Structuration d’une activité de cardio-oncologie par Franck Thuny (Hôpital Nord, Marseille)
La cardio-oncologie s’intègre dans une évaluation complète au sein d’un parcours de soin. Les défis actuels de la cardio-oncologies ont : nombre de patients + 45% en 2040, plus de comorbidités CV, un suivi à long-terme nécessaire, des traitements anticancéreux de plus en plus nombreux, des recommandations européennes à respecter, et des outils diagnostiques de plus en plus performants. Des données montrent que lorsque la cardio-oncologie est développée le taux d’arrêt des traitements est moindre ce qui plaide en faveur de l’intégration de cette activité dans les centres de traitement du cancer à prolonger à long terme avec les médecins de ville. Les points clefs de la structuration à adapter au site sont : les coordinateurs du programme, établir, si non disponible in situ, un partenariat avec un service cardiologie où l’on peut hospitaliser les malades graves, une équipe avec pharmacien, pharmacologue, IDE. Établir des protocoles, établir le rôle de chacun dans l’évaluation de la cardiotoxicité, notamment l’implication des oncologues, afin de ne pas retarder la mise en place du traitement anti-K. Lorsque le cardiologue intervient, son rôle est multiple. Il doit d’abord faciliter l’instauration rapide du traitement anticancéreux optimal proposé par l’oncologue, tout en assurant la sécurité cardiovasculaire du patient. Il intervient également pour évaluer sans délai toute suspicion de toxicité cardiaque, proposer une prise en charge adaptée et assurer le suivi cardiologique tout au long du traitement. Enfin, il participe à la prise de décision thérapeutique en concertation avec l’oncologue, afin de concilier au mieux efficacité oncologique et sécurité cardiaque.

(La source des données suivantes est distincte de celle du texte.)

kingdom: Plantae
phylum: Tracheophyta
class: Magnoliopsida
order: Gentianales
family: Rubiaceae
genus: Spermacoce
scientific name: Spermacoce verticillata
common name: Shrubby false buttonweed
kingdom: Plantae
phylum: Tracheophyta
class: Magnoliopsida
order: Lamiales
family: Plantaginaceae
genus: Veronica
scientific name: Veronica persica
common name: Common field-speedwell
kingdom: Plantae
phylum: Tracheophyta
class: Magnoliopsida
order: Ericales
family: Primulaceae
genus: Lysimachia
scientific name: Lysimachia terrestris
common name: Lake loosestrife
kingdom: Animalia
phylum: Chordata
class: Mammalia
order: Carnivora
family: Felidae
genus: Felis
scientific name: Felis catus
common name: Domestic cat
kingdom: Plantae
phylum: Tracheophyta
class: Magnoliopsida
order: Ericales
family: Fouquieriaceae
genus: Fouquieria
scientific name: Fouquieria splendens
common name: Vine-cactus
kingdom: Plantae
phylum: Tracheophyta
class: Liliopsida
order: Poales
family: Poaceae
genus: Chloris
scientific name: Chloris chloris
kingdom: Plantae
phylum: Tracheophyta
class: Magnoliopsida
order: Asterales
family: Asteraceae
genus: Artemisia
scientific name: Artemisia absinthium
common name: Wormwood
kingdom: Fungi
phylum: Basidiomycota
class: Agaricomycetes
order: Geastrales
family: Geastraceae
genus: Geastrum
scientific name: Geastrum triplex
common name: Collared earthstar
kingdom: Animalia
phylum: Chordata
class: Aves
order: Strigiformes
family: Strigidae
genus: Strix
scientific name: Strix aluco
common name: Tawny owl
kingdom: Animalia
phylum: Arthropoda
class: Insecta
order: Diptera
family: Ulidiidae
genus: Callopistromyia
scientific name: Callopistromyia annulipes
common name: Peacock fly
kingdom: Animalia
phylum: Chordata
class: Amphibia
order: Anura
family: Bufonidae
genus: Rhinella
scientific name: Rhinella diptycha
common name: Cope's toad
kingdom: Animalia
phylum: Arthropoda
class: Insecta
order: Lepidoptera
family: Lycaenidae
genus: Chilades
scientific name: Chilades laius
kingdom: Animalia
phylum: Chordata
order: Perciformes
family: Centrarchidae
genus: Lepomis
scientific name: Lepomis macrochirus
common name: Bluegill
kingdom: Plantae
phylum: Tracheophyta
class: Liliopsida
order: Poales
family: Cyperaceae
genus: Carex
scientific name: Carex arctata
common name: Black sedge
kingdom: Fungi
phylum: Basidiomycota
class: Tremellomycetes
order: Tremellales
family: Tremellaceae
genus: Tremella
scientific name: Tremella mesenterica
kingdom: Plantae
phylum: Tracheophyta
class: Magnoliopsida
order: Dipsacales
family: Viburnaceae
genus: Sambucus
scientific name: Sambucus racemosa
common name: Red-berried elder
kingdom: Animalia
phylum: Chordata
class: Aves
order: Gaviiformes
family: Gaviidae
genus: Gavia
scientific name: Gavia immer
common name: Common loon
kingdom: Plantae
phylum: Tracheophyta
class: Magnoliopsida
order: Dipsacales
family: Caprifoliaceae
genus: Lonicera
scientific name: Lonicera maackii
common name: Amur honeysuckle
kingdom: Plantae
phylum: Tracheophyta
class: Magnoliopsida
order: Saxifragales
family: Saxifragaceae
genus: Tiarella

L’activité de cardio-oncologie doit s’intégrer dans des parcours de soins de « l’après-cancer ». Elle poursuit son rôle de prévention et de protection CV, en particulier chez les patients identifiés comme à risque. Ce suivi inclut des consultations de cardiologie régulières, de l’éducation thérapeutique, et, si nécessaire, une orientation vers des programmes de réadaptation cardiovasculaire. Chaque programme de cardio-oncologie doit s’engager dans cette démarche d’évaluation continue. Pour accompagner les équipes dans cette dynamique, l’ESC a récemment élaboré des indicateurs de qualité spécifiques à la prévention et à la prise en charge des toxicités cardiovasculaires liées aux traitements anticancéreux. L’implication dans la recherche est une opportunité pour renforcer l’expertise de l’équipe.
En perspective : utilisation de l’IA, objets connectés pour les patients, consultation conjointe oncologue-cardiologue dès l’annonce du diagnostic de K, une formation spécifique pour les internes, labellisation de centers de cardio-oncologie.